Judicialis Rechtsprechung

Mit der integrierten Volltextsuche, die vom Suchmaschinenhersteller "Google" zur Verfügung gestellt wird, lassen sich alle Entscheidungen durchsuchen. Dabei können Sie Sonderzeichen und spezielle Wörter verwenden, um genauere Suchergebnisse zu erhalten:

Zurück

Beginn der Entscheidung

Gericht: Bayerisches Oberstes Landesgericht
Beschluss verkündet am 17.12.2003
Aktenzeichen: 3Z BR 202/03
Rechtsgebiete: GG, BGB


Vorschriften:

GG Art. 19 Abs. 4
BGB § 1896
Zur Frage, ob nach Aufhebung einer Betreuung während des Beschwerdeverfahrens die Feststellung der Rechtswidrigkeit der Betreuerbestellung beantragt werden kann.
Gründe:

I.

Das Amtsgericht bestellte am 26.7.2001 für den Betroffenen, einen Kommunalbeamten, einen Berufsbetreuer für den Aufgabenkreis Vertretung bei der Führung eines Restaurant- und Hotelbetriebes und ordnete einen Einwilligungsvorbehalt an. Der Betroffene legte gegen diesen Beschluss Beschwerde ein, welche er am 7.8.2001 wieder zurücknahm; gleichzeitig beantragte er, die Betreuung zu beenden. Am 24.8.2001 legte er erneut Beschwerde ein. Das Amtsgericht hob mit Beschluss vom 14.9.2001 die Betreuung auf und stellte das Betreuungsverfahren ein. Zur Begründung führte es aus, eine Führung der Betreuung gegen den Willen des Betroffenen und ohne dessen Mitwirkungsbereitschaft sei nicht möglich. Das Gericht sehe keine Möglichkeit, dem Betroffenen in seiner konkreten Situation und unter den gegebenen Voraussetzungen durch Aufrechterhaltung der Betreuung zu helfen. Mit dieser Entscheidung sei auch die Beschwerde des Betroffenen erledigt.
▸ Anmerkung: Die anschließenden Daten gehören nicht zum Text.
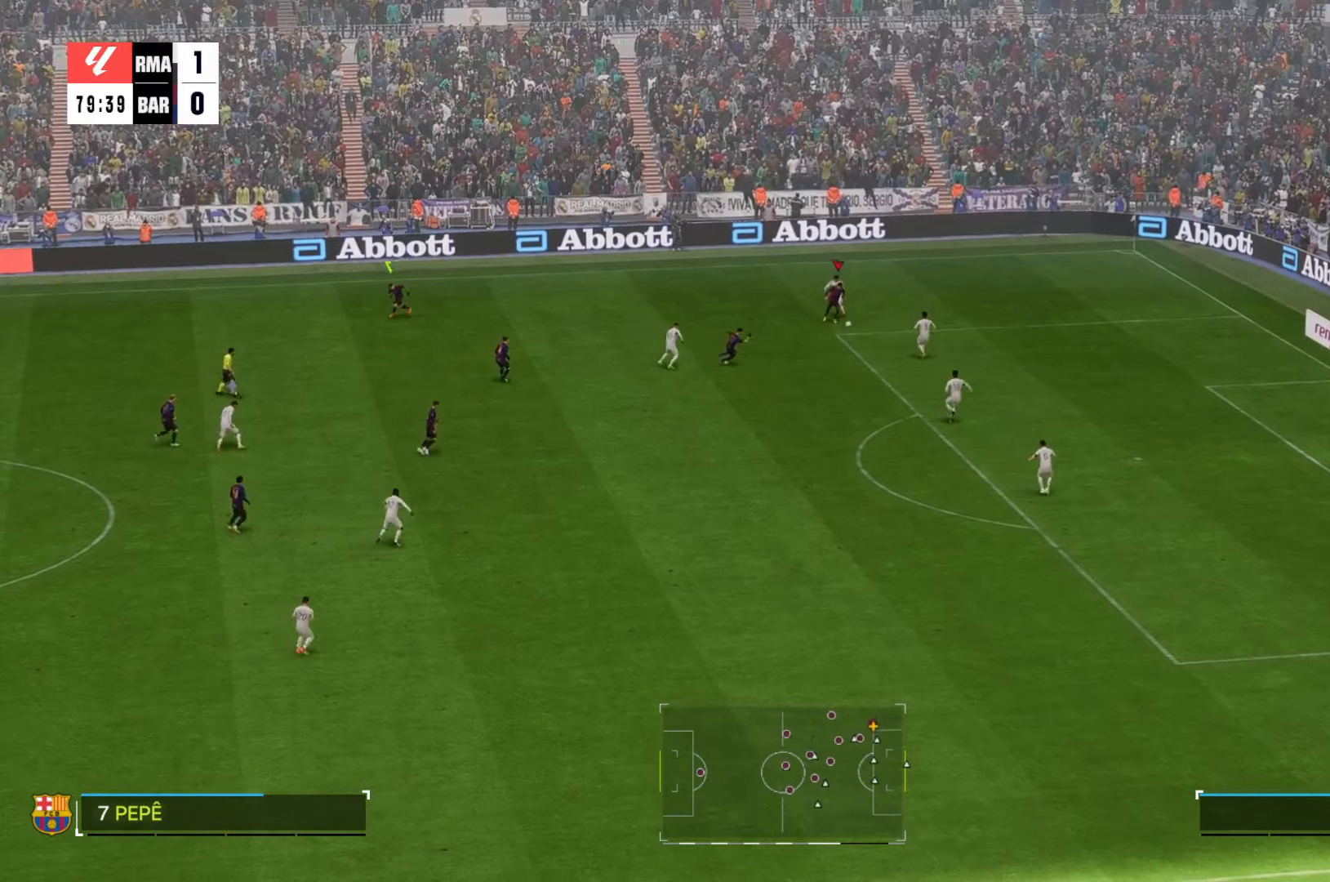
{"buttons": [], "left_stick": "down-right", "right_stick": "center", "events": [[150, "R1", "up"]]}
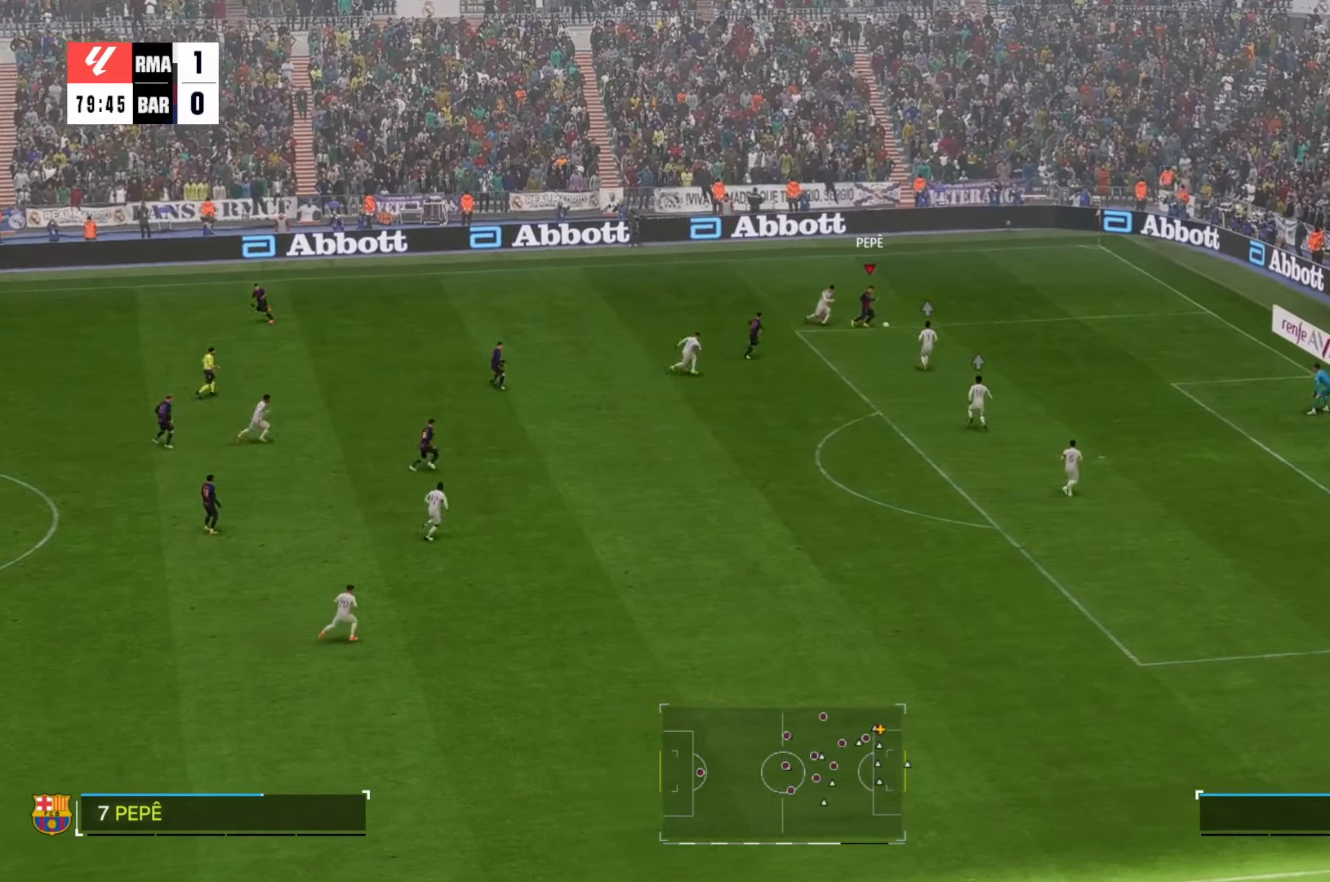
{"buttons": [], "left_stick": "down-right", "right_stick": "center", "events": []}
In der Folgezeit wurde gegen den Betroffenen ein Verfahren zur Versetzung in den Ruhestand eingeleitet. Am 10.9.2002 beantragte der Betroffene, die für ihn im Zeitraum 1.8.- 14.9.2001 angeordnete Betreuung rückwirkend ab 1.8.2001 aufzuheben. Das Amtsgericht lehnte am 9.10.2002 die rückwirkende Aufhebung der Betreuung ab. Die hiergegen eingelegte Beschwerde wies das Landgericht zurück; eine weitere Beschwerde zum Bayerischen Obersten Landesgericht blieb gleichfalls erfolglos.

Am 18.7.2003 legte der Betroffene zu Protokoll der Geschäftsstelle des Amtsgerichts in Fortführung der ursprünglichen Beschwerde vom 24.8.2001 eine weitere Beschwerde ein und stellte den Antrag, die Nichtigkeit bzw. Rechtswidrigkeit des Betreuungsbeschlusses des Amtsgerichts vom 26.7.2001 festzustellen. Das Landgericht hat diese Erklärung als Antrag auf Fortführung des ursprünglichen Beschwerdeverfahrens mit dem Ziel einer Rechtswidrigkeitsfeststellung gewertet und diese Beschwerde als unzulässig verworfen.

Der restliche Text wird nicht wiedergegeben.